Is the language of all strings over the alphabet "a,b,c" with the same number of substrings "ab" & "ba" regular?

2.4k Views Asked by At

Is the language of all strings over the alphabet "a,b,c" with the same number of substrings "ab" & "ba" regular?

I believe the answer is NO, but it is hard to make a formal demonstration of it, even a NON formal demonstration :P.

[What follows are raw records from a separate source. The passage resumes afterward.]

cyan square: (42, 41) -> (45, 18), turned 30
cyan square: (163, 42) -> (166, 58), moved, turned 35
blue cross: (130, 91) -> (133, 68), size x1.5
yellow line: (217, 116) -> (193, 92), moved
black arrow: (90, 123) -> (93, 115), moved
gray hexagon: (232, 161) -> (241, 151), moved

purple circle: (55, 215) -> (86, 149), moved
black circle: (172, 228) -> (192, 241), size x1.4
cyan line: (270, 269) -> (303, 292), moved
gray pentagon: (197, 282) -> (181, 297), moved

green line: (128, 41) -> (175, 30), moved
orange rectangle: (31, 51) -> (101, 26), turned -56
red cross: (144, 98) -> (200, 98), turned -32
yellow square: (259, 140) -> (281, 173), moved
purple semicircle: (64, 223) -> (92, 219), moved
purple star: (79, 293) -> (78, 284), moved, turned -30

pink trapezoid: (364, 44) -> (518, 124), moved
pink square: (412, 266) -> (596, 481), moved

Any ideas on how to approach this?

This language complies with the pumping lemma. I have a formal demonstration of that, so you have to find other ways to prove it not regular. The main idea of the demonstration is that if you have string that belongs to the language, you can split it in the first character and the rest of the string. By pumping in that character you will always get a string with the same number of ab & ba, it doesn't matter if the first character is a a, b or c. If you have any other ideas, please let me know. Thanks and regards!!, Alex.

3

There are 3 best solutions below

0
On

Suppose that the language is recognized by an automaton having $n$ states. Consider the $n+1$ words $(abc)^k$ where $k$ ranges from 0 to $n$. By the pigeonhole principle, there are two different words $(abc)^i$ and $(abc)^j$ which produce the same state when read by the automaton.

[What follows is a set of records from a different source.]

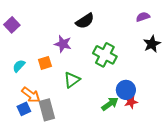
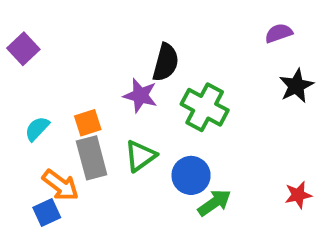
black semicircle: (85, 21) -> (166, 62), moved, turned -42
purple star: (63, 44) -> (140, 96), moved
blue circle: (126, 90) -> (191, 175), moved
red star: (131, 102) -> (298, 195), moved
gray rectangle: (47, 110) -> (92, 158), moved

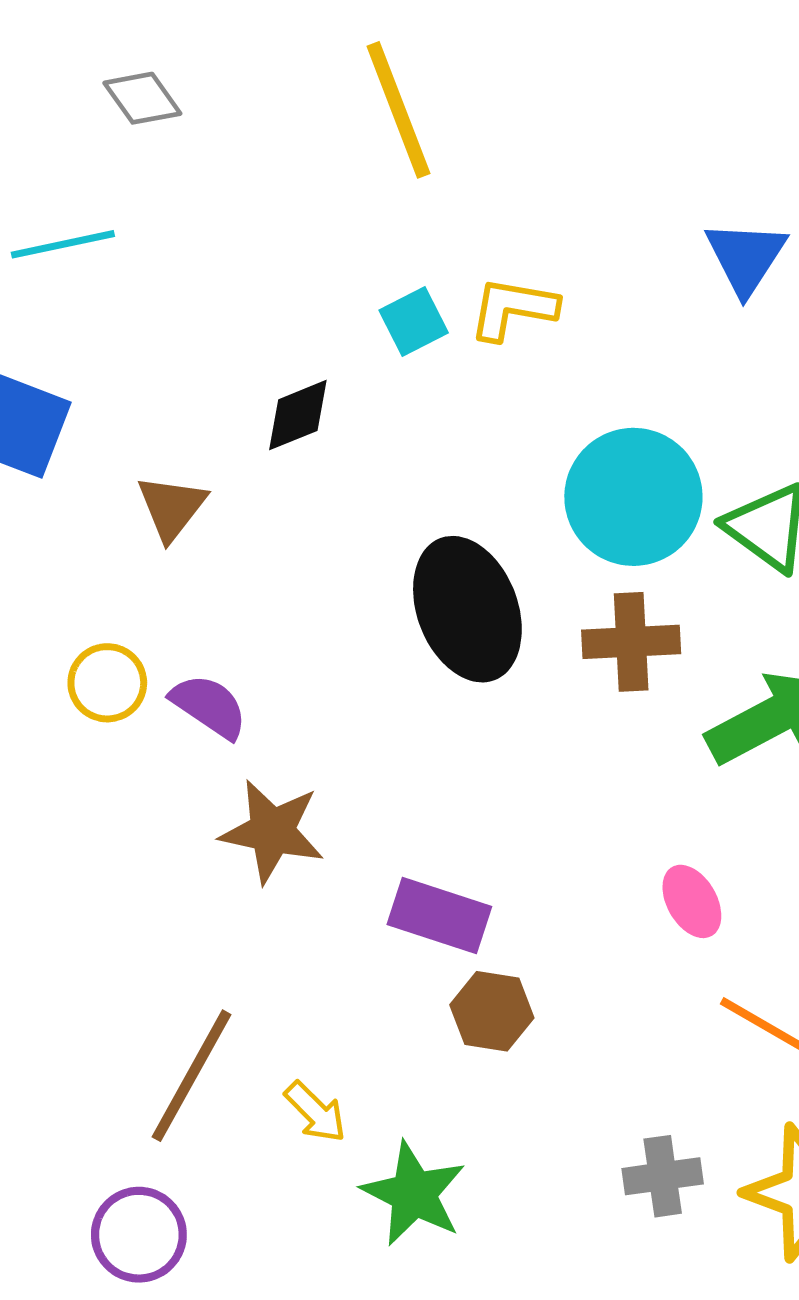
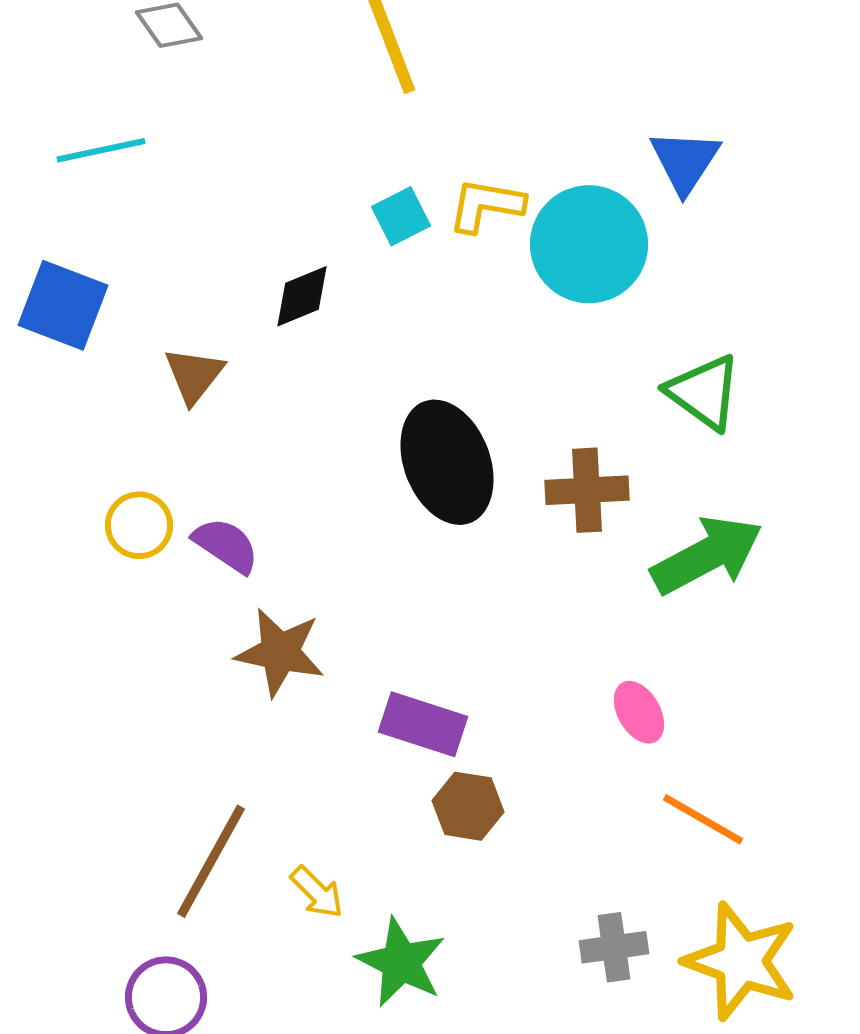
cyan circle: (633, 497) -> (589, 244), moved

Since the word $(abc)^i (bac)^i$ is recognized, $(abc)^j (bac)^i$ must also be recognized, which is a contradiction.

1
On

Let $L$ be the language described in the question. Consider $L' = L \cap \{ (abc)^*ccc(bac)^* \} $. Thus $L' = \{ (abc)^nccc(bac)^n | \; n \in \mathbb{Z} \}$. You can apply pumping lemma straight to $L'$ or use Martin Sleziak's observation to replace $abc$ by $g$ and $bac$ by $h$ to give you $L'' = \{ g^nccch^n | \; n \in \mathbb{Z} \}$ which is obviously not regular. Since intersect and homomorphism preserve regularity, this means the original $L$ was also not regular.

1
On

I believe the simplest way of proving this language is not regular is using Myhill–Nerode theorem since it allows you to focus on an "easy" set of words.

Let's define $w_{n} = (abc)^nc$, i.e. $w_n$ has exactly $n$ occurrences of "ab" and no occurrences of "ba" (since after b comes c). Now it's very easy to show that for every pair of words $w_n, w_m$ with $n\ne m$ we have the separating word $z=(bac)^n$ (so that $w_nz$ is in the language but $w_mz$ is not).